Philosophy

MP4 Is the Wrong Primitive for AI

Video files were designed for playback. AI agents need something different.

MP4 was designed in 1998. Its job is simple: pack frames and audio into a file that plays sequentially from start to finish. That’s perfect for Netflix. It’s terrible for AI.

What MP4 Gives You

An MP4 file is a container. Inside:

Compressed video frames (H.264, H.265, etc.)
Compressed audio tracks (AAC, MP3, etc.)
Timing information for synchronization
Metadata (duration, resolution, codec info)

To access any content, you:

Decode the video stream
Extract individual frames
Process each frame through your model
Repeat for every second of footage

This works for short clips. It falls apart at scale.

The Problem with Frames

Say you have a 1-hour video at 30fps. That’s 108,000 frames.

To answer “what happened at 23:45?”, your options are:

Decode and process all 108,000 frames (expensive, slow)
Sample frames and hope you don’t miss anything (lossy, unreliable)
Process in real-time as the video plays (1 hour to process 1 hour)

None of these let you instantly query the content.
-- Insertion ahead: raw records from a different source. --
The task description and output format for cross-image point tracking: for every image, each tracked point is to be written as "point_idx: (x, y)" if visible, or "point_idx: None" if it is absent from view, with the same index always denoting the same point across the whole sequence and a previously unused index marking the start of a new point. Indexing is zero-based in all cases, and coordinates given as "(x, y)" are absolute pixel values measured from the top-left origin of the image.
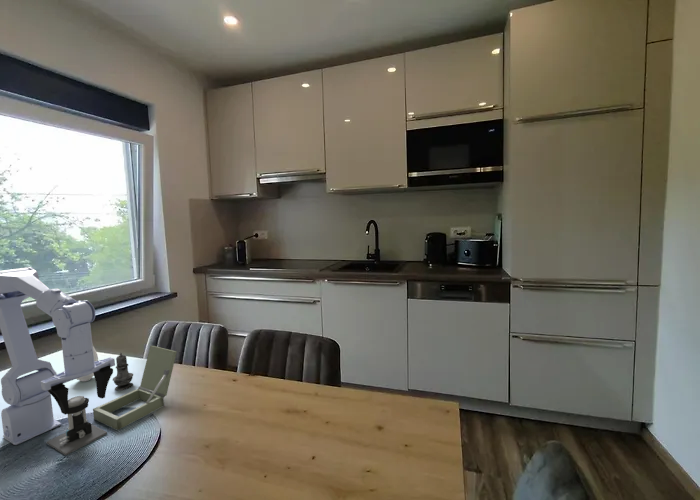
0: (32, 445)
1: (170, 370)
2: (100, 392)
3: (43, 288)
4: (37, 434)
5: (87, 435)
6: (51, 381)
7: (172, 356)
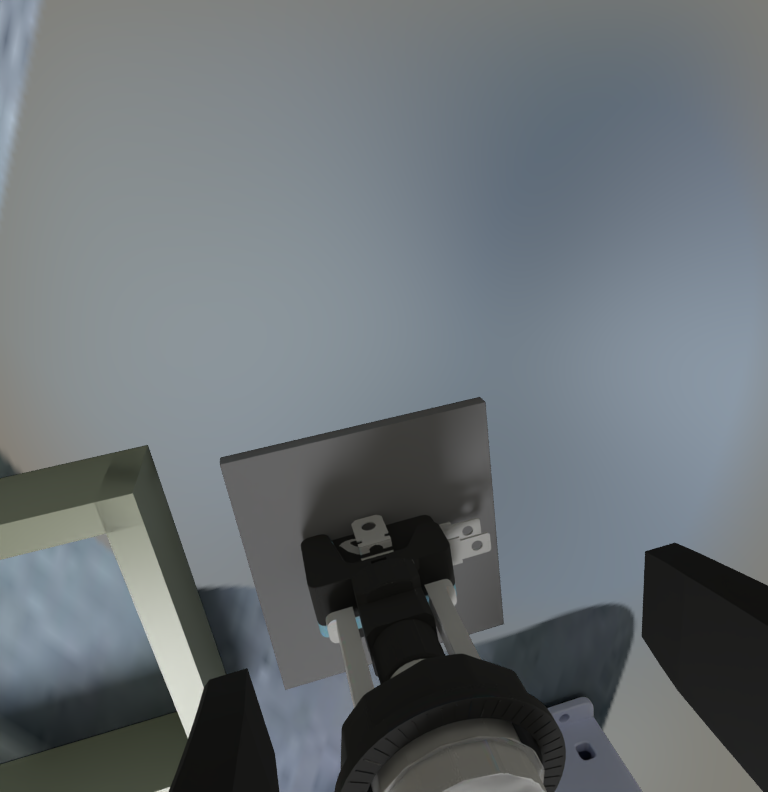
0: (542, 646)
1: None
2: (256, 784)
3: None
4: None
5: (331, 522)
6: None
7: None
Compare this to a database:

SELECT * FROM meetings WHERE topic = 'pricing' AND timestamp > '23:40'

Instant. Indexed. Queryable. MP4 doesn’t give you this. It gives you a blob.

What AI Actually Needs

AI agents don’t watch videos. They query them.

The questions agents ask:

“What was said about the budget?”
“Show me the moment the error appeared on screen”
“When did the person enter the frame?”
“What happened between 10:30 and 10:45?”

These are queries, not playback commands. They need:

Capability	MP4	What AI Needs
Random access by content	No	Yes
Semantic search	No	Yes
Timestamped results	Limited	Precise
Multi-index queries	No	Yes
Instant answers	No	Yes

The Transcoding Trap

The common workaround: transcode everything.

Extract all frames
Run each through a vision model
Store the descriptions in a vector database
Query the database

This “works” but:

Cost: Processing every frame is expensive
Latency: Hours of processing before you can query
Storage: Frame embeddings multiply storage costs
Staleness: Live content can’t be pre-processed
Loss: Descriptions lose visual fidelity

You’re converting video into text, then querying text. The video itself becomes a liability — something you keep around for playback but can’t actually use.

Indexes as the Right Primitive

What if the primitive wasn’t a file, but an index?

An index is:

Prompt-defined — You specify what to extract
Timestamped — Every result maps to exact moments
Searchable — Natural language queries, instant results
Composable — Multiple indexes on the same media
Playable — Results link back to verifiable video

# Create an index with a prompt
index = video.index_scenes(prompt="Identify product demonstrations")

# Query it with natural language
results = video.search("demo of the new feature")

# Get timestamped, playable results
for shot in results.shots:
    print(f"{shot.start}s: {shot.text}")
    shot.play()  # Verify by watching

The video file still exists. But you don’t interact with it directly. You interact with indexes — semantic layers that make the content queryable.

Multiple Perspectives

The power of indexes: you can create multiple on the same video.

# Same video, different questions
safety_index = video.index_scenes(prompt="Identify safety violations")
activity_index = video.index_scenes(prompt="Track person movements")
text_index = video.index_scenes(prompt="Extract on-screen text")

Each index is a different lens on the same content. Query them separately or together. Try doing that with an MP4.

Beyond Files

The same model works for live streams:

rtstream.index_visuals(prompt="Describe what user is doing")
rtstream.start_transcript()

No files, no pre-processing, no waiting. Indexes build in real-time as media flows.

The Shift

The shift from file-based to index-based video understanding changes everything.

Old Model	New Model
File is the primitive	Index is the primitive
Process then query	Query without processing
Static, batch	Dynamic, real-time
One representation	Multiple perspectives
Playback-oriented	Query-oriented

MP4 isn’t going away. But for AI, it’s the wrong level of abstraction.